> **WORK INSTRUCTIONS**:
In the lines below, starting at the line containing "-- The cost" and ending at the line containing "#### BROADCASTING STATION", change every "Government" to "Cabinet" and reproduce only those lines, leaving all else unchanged.

> **INFORMATION SUPPLIED**:
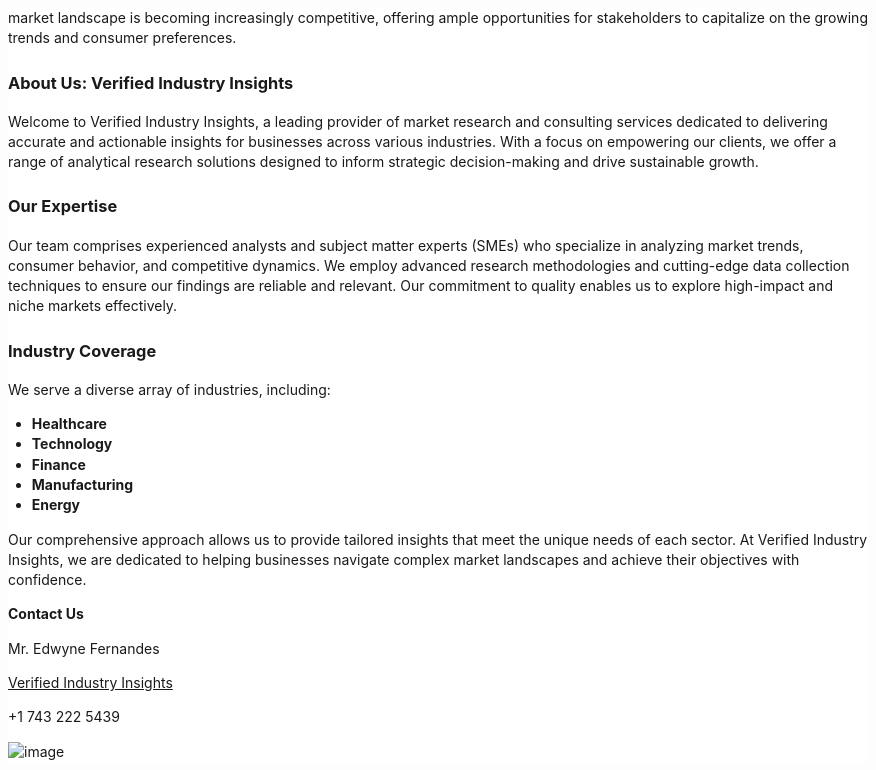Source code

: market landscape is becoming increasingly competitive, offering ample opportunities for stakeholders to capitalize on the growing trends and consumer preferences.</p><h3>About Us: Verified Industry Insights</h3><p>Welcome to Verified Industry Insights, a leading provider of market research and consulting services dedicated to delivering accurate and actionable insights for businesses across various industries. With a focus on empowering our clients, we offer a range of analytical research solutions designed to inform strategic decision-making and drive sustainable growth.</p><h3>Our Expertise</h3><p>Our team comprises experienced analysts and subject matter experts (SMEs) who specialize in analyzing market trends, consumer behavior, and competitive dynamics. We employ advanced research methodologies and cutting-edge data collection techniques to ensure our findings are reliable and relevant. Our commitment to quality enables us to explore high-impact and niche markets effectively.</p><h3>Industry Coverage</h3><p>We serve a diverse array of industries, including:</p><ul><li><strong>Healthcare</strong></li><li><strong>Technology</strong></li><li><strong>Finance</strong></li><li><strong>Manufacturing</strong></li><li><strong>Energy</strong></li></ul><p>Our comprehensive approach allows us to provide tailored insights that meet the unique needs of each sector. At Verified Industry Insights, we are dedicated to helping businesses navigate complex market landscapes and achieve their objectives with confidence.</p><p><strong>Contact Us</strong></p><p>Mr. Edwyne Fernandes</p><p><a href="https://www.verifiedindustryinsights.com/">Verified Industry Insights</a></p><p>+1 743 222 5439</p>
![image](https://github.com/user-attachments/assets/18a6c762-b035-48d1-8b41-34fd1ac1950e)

--

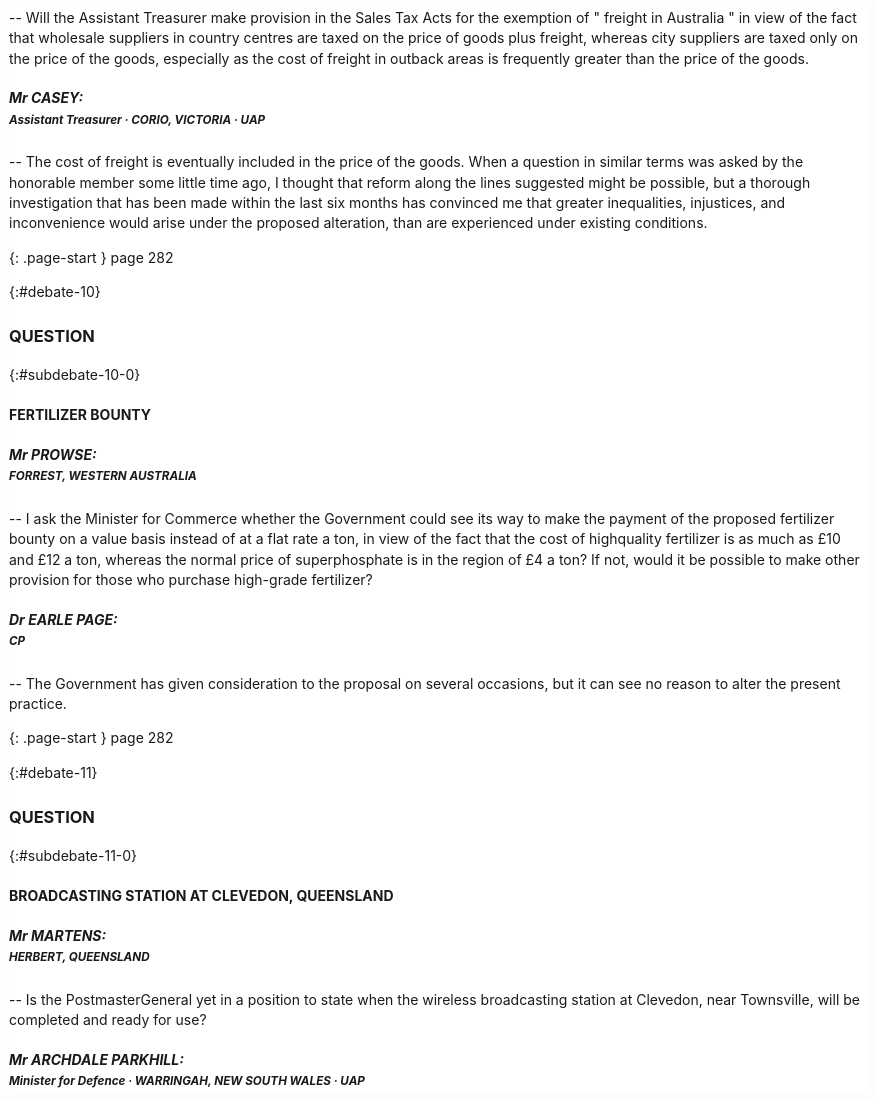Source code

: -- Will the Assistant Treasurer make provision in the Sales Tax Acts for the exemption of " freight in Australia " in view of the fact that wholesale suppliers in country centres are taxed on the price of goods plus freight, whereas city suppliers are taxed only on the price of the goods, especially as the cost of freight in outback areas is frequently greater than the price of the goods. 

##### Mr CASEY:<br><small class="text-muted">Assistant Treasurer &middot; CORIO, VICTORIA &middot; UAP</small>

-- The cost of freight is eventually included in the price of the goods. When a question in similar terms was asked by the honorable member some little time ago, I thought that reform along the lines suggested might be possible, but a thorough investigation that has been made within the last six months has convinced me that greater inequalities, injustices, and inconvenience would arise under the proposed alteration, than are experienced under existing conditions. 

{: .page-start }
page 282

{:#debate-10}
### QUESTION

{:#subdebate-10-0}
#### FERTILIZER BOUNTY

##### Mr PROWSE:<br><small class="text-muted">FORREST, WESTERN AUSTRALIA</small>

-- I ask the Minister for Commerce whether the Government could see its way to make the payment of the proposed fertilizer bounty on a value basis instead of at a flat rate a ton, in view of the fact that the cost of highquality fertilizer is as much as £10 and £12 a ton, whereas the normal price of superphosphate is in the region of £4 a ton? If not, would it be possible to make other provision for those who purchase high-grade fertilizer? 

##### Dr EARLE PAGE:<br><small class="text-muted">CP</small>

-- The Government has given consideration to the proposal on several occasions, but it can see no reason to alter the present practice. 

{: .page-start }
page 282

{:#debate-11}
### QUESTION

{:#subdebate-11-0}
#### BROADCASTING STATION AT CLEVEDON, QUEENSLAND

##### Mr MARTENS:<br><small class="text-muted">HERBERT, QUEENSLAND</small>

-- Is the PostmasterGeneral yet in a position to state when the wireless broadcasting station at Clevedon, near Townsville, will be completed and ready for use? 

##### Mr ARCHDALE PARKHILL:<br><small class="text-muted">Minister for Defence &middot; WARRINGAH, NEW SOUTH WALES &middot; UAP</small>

> **OUTPUT OF THE EXERCISE**:
-- The cost of freight is eventually included in the price of the goods. When a question in similar terms was asked by the honorable member some little time ago, I thought that reform along the lines suggested might be possible, but a thorough investigation that has been made within the last six months has convinced me that greater inequalities, injustices, and inconvenience would arise under the proposed alteration, than are experienced under existing conditions. 

{: .page-start }
page 282

{:#debate-10}
### QUESTION

{:#subdebate-10-0}
#### FERTILIZER BOUNTY

##### Mr PROWSE:<br><small class="text-muted">FORREST, WESTERN AUSTRALIA</small>

-- I ask the Minister for Commerce whether the Cabinet could see its way to make the payment of the proposed fertilizer bounty on a value basis instead of at a flat rate a ton, in view of the fact that the cost of highquality fertilizer is as much as £10 and £12 a ton, whereas the normal price of superphosphate is in the region of £4 a ton? If not, would it be possible to make other provision for those who purchase high-grade fertilizer? 

##### Dr EARLE PAGE:<br><small class="text-muted">CP</small>

-- The Cabinet has given consideration to the proposal on several occasions, but it can see no reason to alter the present practice. 

{: .page-start }
page 282

{:#debate-11}
### QUESTION

{:#subdebate-11-0}
#### BROADCASTING STATION AT CLEVEDON, QUEENSLAND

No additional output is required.